Da der Fügevorgang bei Raumtemperatur stattfindet, werden Werkstoffveränderungen, die sich etwa beim thermischen Fügen bilden können, vermieden. Dies spart nicht nur die Energiekosten für das Abkühlen oder Erwärmen, auch die sonst üblichen Härterestriktionen für das verwendete Material müssen nicht beachtet werden, wodurch sich stabilere Stoffe verbauen lassen. Bewährt hat sich diese Technik bereits bei der NT Camshaft, einer gebauten Nockenwelle, die dadurch etwa 36 % leichter gestaltet und mit einem reibungsarmen einteiligen Wälzlager versehen werden konnte. Die Fügung des gesamten Ventiltriebs als eine Einheit ist eine Weiterentwicklung des dafür geschaffenen Konzepts.
Vollständiges Ventiltriebsystem einschließlich Versteller und Aktorik
Die Aufpresskräfte – und damit auch das Losbrechmoment – werden bei der Fertigung des NT Modulcam während des gesamten Fügeprozesses vollständig überwacht. Um trotz der beengten Platzverhältnisse zwischen den im Werkzeug aufgebauten Komponenten die dazu nötigen Werte erfassen zu können, wird an allen relevanten Stellen eine spezielle Messmimik eingesetzt.
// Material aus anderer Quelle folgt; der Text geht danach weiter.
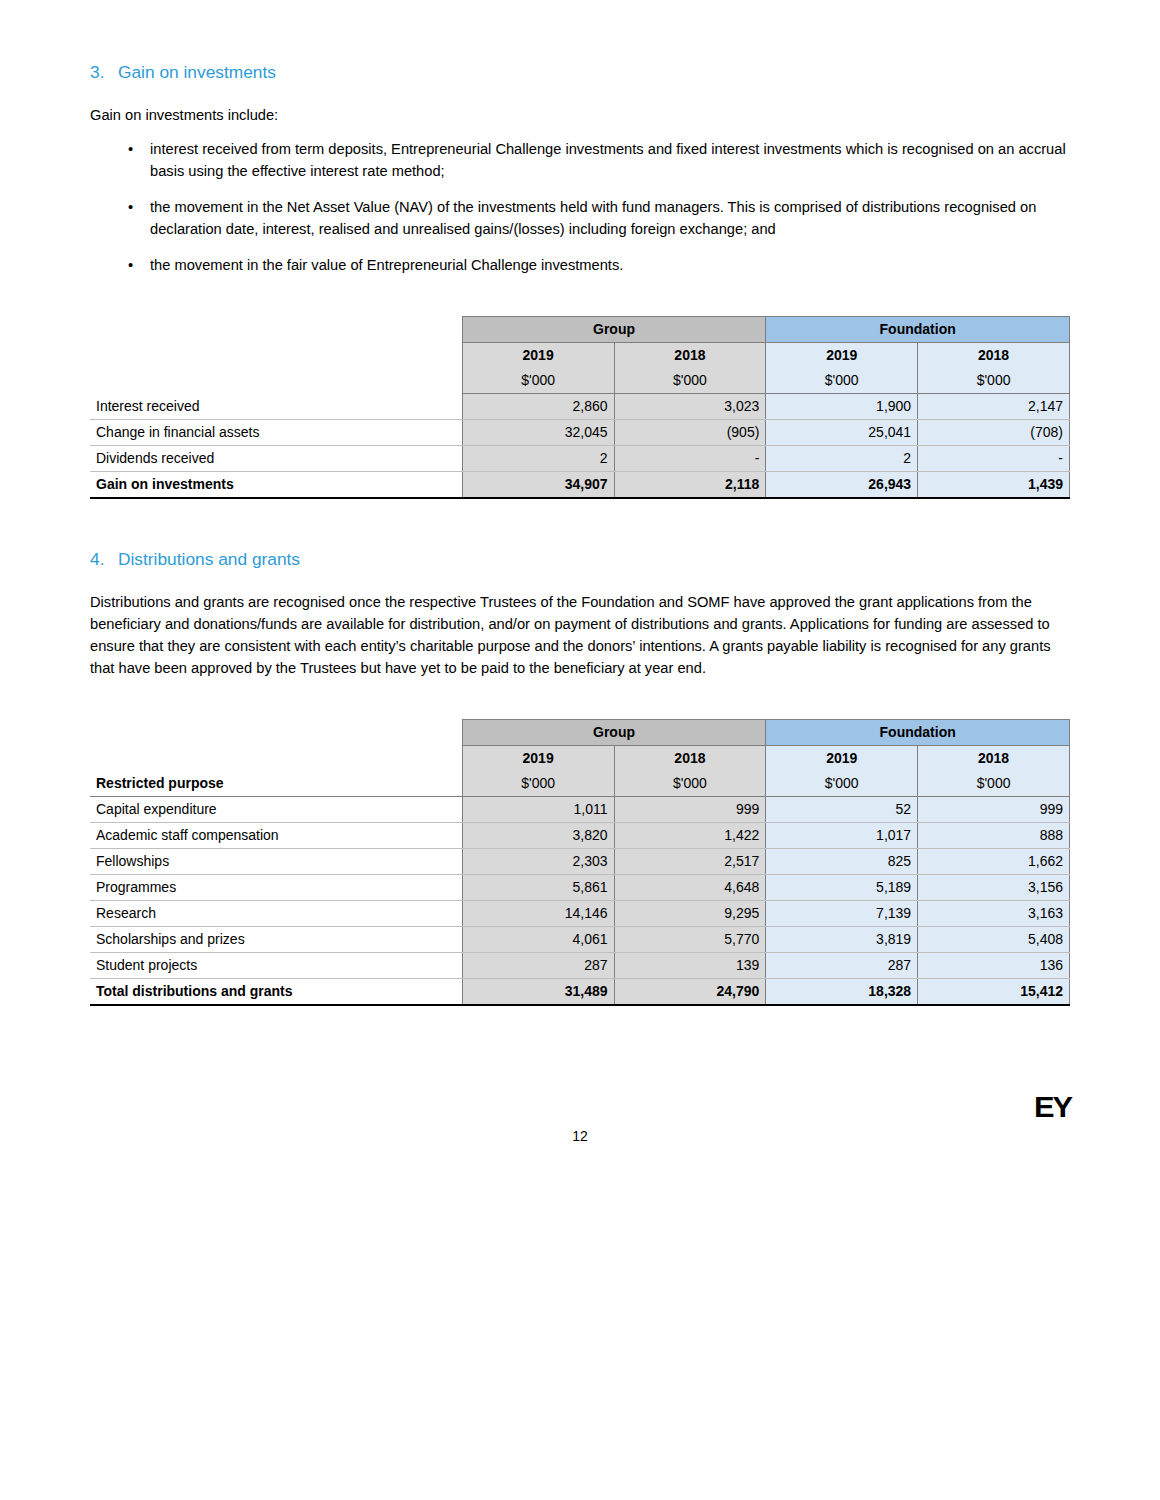3. Gain on investments
Gain on investments include:
interest received from term deposits, Entrepreneurial Challenge investments and fixed interest investments which is recognised on an accrual basis using the effective interest rate method;
the movement in the Net Asset Value (NAV) of the investments held with fund managers. This is comprised of distributions recognised on declaration date, interest, realised and unrealised gains/(losses) including foreign exchange; and
the movement in the fair value of Entrepreneurial Challenge investments.
| | Group | Foundation |
| --- | --- | --- |
| | 2019 | 2018 | 2019 | 2018 |
| | $'000 | $'000 | $'000 | $'000 |
| Interest received | 2,860 | 3,023 | 1,900 | 2,147 |
| Change in financial assets | 32,045 | (905) | 25,041 | (708) |
| Dividends received | 2 | - | 2 | - |
| Gain on investments | 34,907 | 2,118 | 26,943 | 1,439 |
4. Distributions and grants
Distributions and grants are recognised once the respective Trustees of the Foundation and SOMF have approved the grant applications from the beneficiary and donations/funds are available for distribution, and/or on payment of distributions and grants. Applications for funding are assessed to ensure that they are consistent with each entity’s charitable purpose and the donors’ intentions. A grants payable liability is recognised for any grants that have been approved by the Trustees but have yet to be paid to the beneficiary at year end.
| | Group | Foundation |
| --- | --- | --- |
| | 2019 | 2018 | 2019 | 2018 |
| Restricted purpose | $'000 | $'000 | $'000 | $'000 |
| Capital expenditure | 1,011 | 999 | 52 | 999 |
| Academic staff compensation | 3,820 | 1,422 | 1,017 | 888 |
| Fellowships | 2,303 | 2,517 | 825 | 1,662 |
| Programmes | 5,861 | 4,648 | 5,189 | 3,156 |
| Research | 14,146 | 9,295 | 7,139 | 3,163 |
| Scholarships and prizes | 4,061 | 5,770 | 3,819 | 5,408 |
| Student projects | 287 | 139 | 287 | 136 |
| Total distributions and grants | 31,489 | 24,790 | 18,328 | 15,412 |
EY
12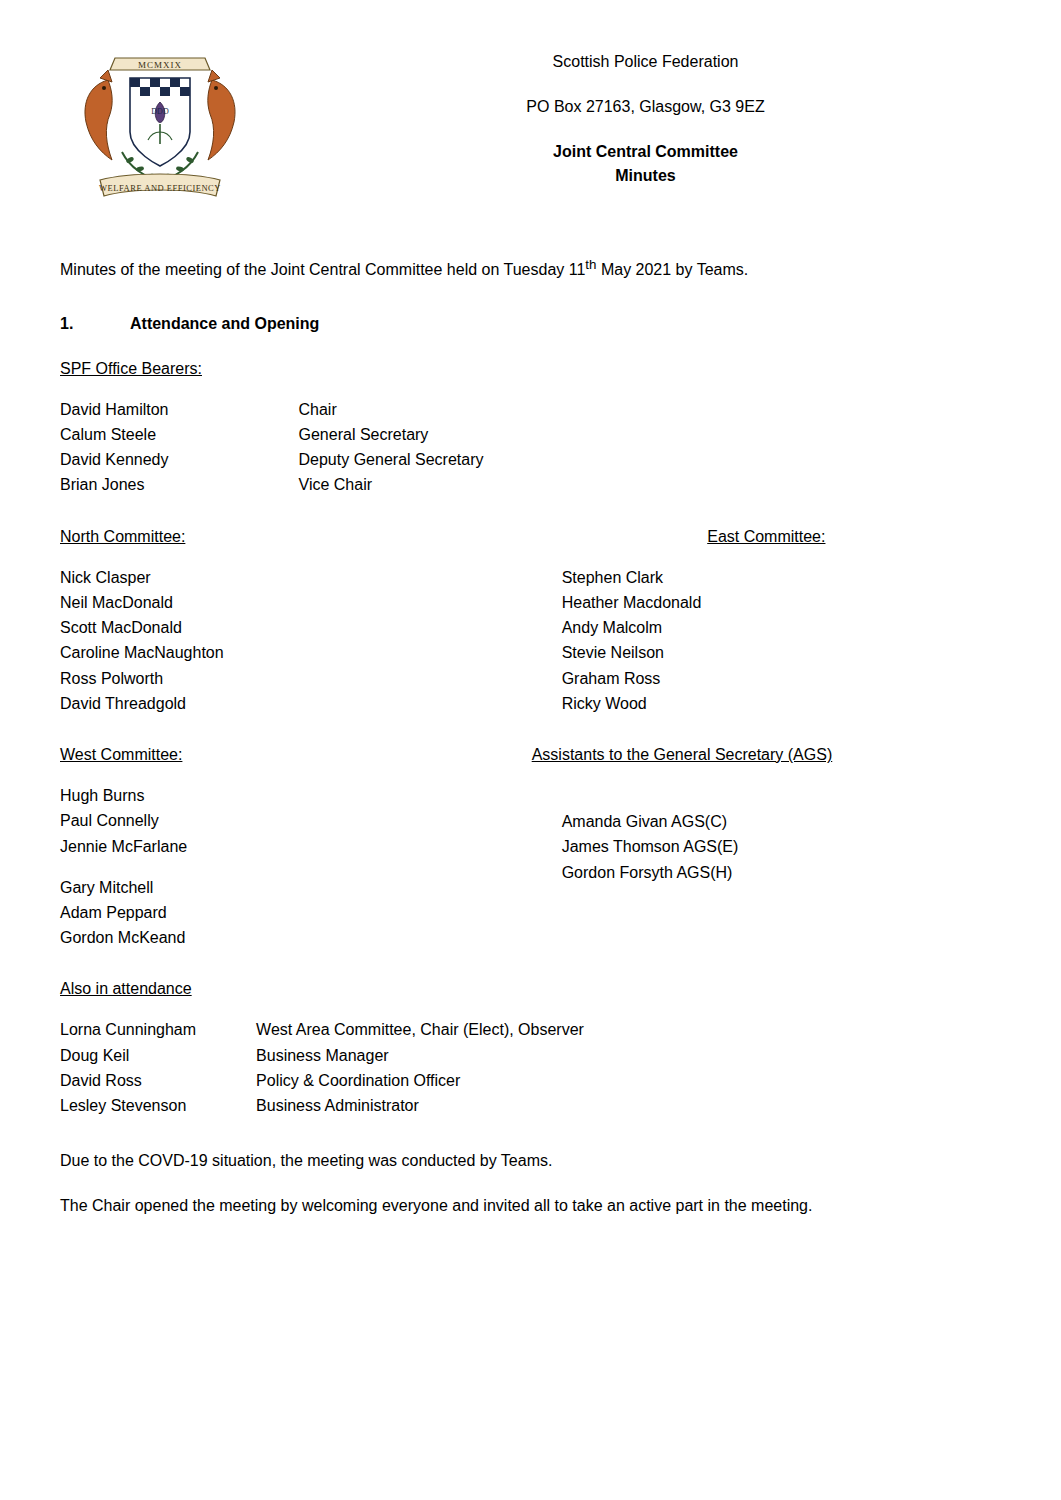MCMXIX DDD WELFARE AND EFFICIENCY
Scottish Police Federation
PO Box 27163, Glasgow, G3 9EZ
Joint Central Committee
Minutes
Minutes of the meeting of the Joint Central Committee held on Tuesday 11th May 2021 by Teams.
1. Attendance and Opening
SPF Office Bearers:
| David Hamilton | Chair |
| Calum Steele | General Secretary |
| David Kennedy | Deputy General Secretary |
| Brian Jones | Vice Chair |
North Committee:
Nick Clasper
Neil MacDonald
Scott MacDonald
Caroline MacNaughton
Ross Polworth
David Threadgold
West Committee:
Hugh Burns
Paul Connelly
Jennie McFarlane
Gary Mitchell
Adam Peppard
Gordon McKeand
East Committee:
Stephen Clark
Heather Macdonald
Andy Malcolm
Stevie Neilson
Graham Ross
Ricky Wood
Assistants to the General Secretary (AGS)
Amanda Givan AGS(C)
James Thomson AGS(E)
Gordon Forsyth AGS(H)
Also in attendance
| Lorna Cunningham | West Area Committee, Chair (Elect), Observer |
| Doug Keil | Business Manager |
| David Ross | Policy & Coordination Officer |
| Lesley Stevenson | Business Administrator |
Due to the COVD-19 situation, the meeting was conducted by Teams.
The Chair opened the meeting by welcoming everyone and invited all to take an active part in the meeting.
Die zu jeder gefügten Welle erhobenen Daten werden in einem Data-Matrix-Code dokumentiert und sind so jederzeit nachverfolgbar.
Durch diese lückenlose Kraft-Weg-Überwachung und da keine thermische Energie in den Werkstoff eingetragen wird, muss zudem der Durchmesser der Nocken nicht zu einhundert Prozent kontrolliert werden. Bei der Ausrichtung des Rahmens und der weiteren Komponenten in der Fertigungsanlage sind dagegen engste Toleranzen einzuhalten. Dies wird zum einen durch die vollständige Vorbearbeitung der Bauteile und zum anderen durch das eigens dafür entwickelte Werkzeug erreicht.
Geeignet ist das NT Modulcam für zwei bis vier Zylinder in Reihe sowie für V6- und V8-Motoren. Der einbaufertige Ventiltrieb umfasst neben dem Lagerrahmen aus Aluminium-Druckguss und ein oder zwei Nockenwellen je nach Anforderung auch weitere Anbauteile und Zusatzsysteme, wie Nockenwellenversteller, Ölabscheider oder die Aktorik. Da diese verschiedenen Bausteine nicht wie üblich einzeln montiert werden müssen, reduziert sich die Montagezeit mit dem Modul um mindestens 50 %. Darüber hinaus lässt sich der Ventiltrieb durch die Bauweise als einheitlicher Block leichter in automatisierte Fertigungsabläufe einbinden.